The risk of a black swan should not be overlooked
The term “black swan” comes from the book Fooled by Randomness by Nassim Taleb. The idea is that rare unexpected events are actually the norm and should be expected. Today we face a number of risks that no one, including ourselves, expects to happen. We summarize some of these here because we believe Mr. Taleb is correct; we should always prepare for the unexpected.
- While we hope the so-called “fiscal cliff” will be resolved before the start of 2013, the issue creates real uncertainty heading into next year. If Congress fails to act within the next couple of weeks, taxes will increase by an estimated $500 to $700 billion, almost certainly sending the U.S. economy into recession. Most expect some sort of compromise, even if it is just pushing the issue into the future. Regardless of the outcome, we are concerned U.S. economic growth in 2013 will remain tepid. We believe much of the current controversy is more about political gamesmanship than any real attempt to resolve budget and deficit issues. Both parties are angling to make sure their rivals take the blame for what may lie ahead.
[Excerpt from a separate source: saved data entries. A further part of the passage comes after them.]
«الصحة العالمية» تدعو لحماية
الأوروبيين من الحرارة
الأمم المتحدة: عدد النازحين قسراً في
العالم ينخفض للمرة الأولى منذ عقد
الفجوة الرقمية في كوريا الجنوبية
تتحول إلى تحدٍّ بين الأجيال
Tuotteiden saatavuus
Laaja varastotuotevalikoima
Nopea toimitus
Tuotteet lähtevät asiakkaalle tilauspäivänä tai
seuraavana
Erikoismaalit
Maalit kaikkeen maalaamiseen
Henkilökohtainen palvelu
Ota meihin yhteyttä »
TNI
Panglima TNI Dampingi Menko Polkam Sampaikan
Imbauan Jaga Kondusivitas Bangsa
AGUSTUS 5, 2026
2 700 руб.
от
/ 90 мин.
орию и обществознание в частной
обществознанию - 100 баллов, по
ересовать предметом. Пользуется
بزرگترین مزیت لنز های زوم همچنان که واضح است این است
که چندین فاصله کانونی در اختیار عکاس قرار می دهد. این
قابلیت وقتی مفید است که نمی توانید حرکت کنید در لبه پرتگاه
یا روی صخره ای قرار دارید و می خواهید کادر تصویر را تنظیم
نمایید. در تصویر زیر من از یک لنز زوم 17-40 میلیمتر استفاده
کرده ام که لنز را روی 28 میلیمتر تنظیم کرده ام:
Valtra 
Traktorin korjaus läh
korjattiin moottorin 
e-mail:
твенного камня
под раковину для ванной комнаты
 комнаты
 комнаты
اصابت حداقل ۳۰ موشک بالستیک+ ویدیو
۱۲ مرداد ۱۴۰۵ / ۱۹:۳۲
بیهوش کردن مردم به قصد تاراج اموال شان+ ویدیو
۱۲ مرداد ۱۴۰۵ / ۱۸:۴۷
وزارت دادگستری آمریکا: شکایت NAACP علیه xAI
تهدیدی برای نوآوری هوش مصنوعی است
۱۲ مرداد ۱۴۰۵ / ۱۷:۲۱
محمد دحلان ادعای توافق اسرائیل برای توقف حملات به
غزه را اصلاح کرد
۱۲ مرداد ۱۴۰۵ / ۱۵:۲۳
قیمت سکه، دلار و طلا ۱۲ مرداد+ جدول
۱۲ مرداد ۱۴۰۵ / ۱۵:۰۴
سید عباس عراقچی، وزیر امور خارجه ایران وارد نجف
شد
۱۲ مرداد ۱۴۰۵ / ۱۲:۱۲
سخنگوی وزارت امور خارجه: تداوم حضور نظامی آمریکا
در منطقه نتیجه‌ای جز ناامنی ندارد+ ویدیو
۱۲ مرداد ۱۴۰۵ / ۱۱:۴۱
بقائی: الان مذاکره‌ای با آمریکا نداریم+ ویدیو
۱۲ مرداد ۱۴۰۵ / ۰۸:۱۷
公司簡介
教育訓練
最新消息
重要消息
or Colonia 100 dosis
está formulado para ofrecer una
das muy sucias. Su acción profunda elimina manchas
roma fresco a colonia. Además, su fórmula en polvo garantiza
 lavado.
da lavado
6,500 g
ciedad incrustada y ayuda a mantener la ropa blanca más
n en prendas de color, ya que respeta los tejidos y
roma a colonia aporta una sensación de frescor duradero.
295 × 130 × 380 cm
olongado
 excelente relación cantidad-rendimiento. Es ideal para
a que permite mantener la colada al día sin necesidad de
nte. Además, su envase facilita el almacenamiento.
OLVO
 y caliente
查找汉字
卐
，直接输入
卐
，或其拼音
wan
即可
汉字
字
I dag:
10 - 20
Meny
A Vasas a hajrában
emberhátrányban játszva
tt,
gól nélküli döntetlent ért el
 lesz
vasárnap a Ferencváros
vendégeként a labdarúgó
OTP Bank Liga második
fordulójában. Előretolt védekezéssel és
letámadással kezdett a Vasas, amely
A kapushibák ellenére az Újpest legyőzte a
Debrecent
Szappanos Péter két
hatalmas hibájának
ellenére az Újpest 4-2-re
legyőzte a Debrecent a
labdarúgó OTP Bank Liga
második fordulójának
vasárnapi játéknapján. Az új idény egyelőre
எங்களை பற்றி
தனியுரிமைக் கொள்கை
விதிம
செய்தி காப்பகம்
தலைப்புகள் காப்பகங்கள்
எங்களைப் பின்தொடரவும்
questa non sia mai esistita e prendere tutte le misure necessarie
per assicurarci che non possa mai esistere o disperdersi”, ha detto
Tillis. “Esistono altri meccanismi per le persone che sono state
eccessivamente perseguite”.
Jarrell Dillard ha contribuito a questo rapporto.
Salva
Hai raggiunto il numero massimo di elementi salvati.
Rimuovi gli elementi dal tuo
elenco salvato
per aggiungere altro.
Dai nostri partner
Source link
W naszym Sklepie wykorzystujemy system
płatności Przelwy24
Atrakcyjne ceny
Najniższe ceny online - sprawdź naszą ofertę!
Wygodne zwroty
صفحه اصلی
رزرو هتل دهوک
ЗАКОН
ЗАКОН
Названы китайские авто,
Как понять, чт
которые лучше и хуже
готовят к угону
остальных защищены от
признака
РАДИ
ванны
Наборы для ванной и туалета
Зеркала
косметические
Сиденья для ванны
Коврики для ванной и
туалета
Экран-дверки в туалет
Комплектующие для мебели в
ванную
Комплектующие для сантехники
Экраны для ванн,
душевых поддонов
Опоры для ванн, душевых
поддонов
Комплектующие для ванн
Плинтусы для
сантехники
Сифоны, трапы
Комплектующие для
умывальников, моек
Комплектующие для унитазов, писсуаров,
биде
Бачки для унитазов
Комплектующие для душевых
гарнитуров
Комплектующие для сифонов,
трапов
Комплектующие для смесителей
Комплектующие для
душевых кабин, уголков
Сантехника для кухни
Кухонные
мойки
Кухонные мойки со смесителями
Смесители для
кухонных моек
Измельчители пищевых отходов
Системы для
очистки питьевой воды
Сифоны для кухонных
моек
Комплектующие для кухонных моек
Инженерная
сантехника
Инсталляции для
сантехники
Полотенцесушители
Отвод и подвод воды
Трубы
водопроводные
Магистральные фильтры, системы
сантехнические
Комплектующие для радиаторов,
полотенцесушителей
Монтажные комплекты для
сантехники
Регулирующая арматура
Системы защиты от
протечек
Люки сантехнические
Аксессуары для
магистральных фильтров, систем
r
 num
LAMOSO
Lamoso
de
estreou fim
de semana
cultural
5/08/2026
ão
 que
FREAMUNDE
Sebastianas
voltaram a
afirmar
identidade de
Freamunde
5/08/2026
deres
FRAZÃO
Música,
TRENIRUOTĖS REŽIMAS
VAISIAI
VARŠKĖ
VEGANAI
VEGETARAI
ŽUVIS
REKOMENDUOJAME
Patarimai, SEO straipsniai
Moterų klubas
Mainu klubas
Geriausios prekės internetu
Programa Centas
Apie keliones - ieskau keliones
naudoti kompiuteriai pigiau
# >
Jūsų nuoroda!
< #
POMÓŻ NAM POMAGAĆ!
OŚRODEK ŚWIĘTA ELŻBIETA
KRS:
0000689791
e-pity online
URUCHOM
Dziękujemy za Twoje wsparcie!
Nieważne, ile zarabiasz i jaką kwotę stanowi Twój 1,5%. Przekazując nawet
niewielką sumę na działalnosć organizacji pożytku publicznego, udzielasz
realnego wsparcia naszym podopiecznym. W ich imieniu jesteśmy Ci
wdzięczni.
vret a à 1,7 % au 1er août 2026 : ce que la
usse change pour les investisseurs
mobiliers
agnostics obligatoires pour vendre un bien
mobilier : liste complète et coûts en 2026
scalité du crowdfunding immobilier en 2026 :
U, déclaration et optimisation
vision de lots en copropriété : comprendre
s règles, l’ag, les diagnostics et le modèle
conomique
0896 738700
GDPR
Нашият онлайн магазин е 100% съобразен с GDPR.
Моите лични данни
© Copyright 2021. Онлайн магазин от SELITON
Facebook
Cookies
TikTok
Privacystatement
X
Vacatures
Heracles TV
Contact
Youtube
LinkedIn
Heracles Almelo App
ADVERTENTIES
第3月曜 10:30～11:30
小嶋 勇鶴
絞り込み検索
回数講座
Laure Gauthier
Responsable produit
- The Middle East remains highly volatile. A crisis there could send fuel prices skyrocketing. Any U.S. involvement would result in higher spending and deficits the country can ill afford. The resulting harm to the economy from a Middle East crisis, including the possibility of higher interest rates, would not be favorable to housing.
- The Eurozone debt crisis continues to make headlines. In this interconnected world, it would be unwise to think that further problems in the Eurozone could not impact us here.
- Something else, even more unexpected than those we’ve outlined above.
Despite the risks – government intervention, higher taxes, and the other issues that keep us up at night – we remain relatively bullish on the housing market for 2013. We have little doubt that fewer people will be underwater by the end of the year, and that housing will have proven a relatively safer investment than entrusting your money elsewhere.
And no, there will still not be a wave of foreclosures.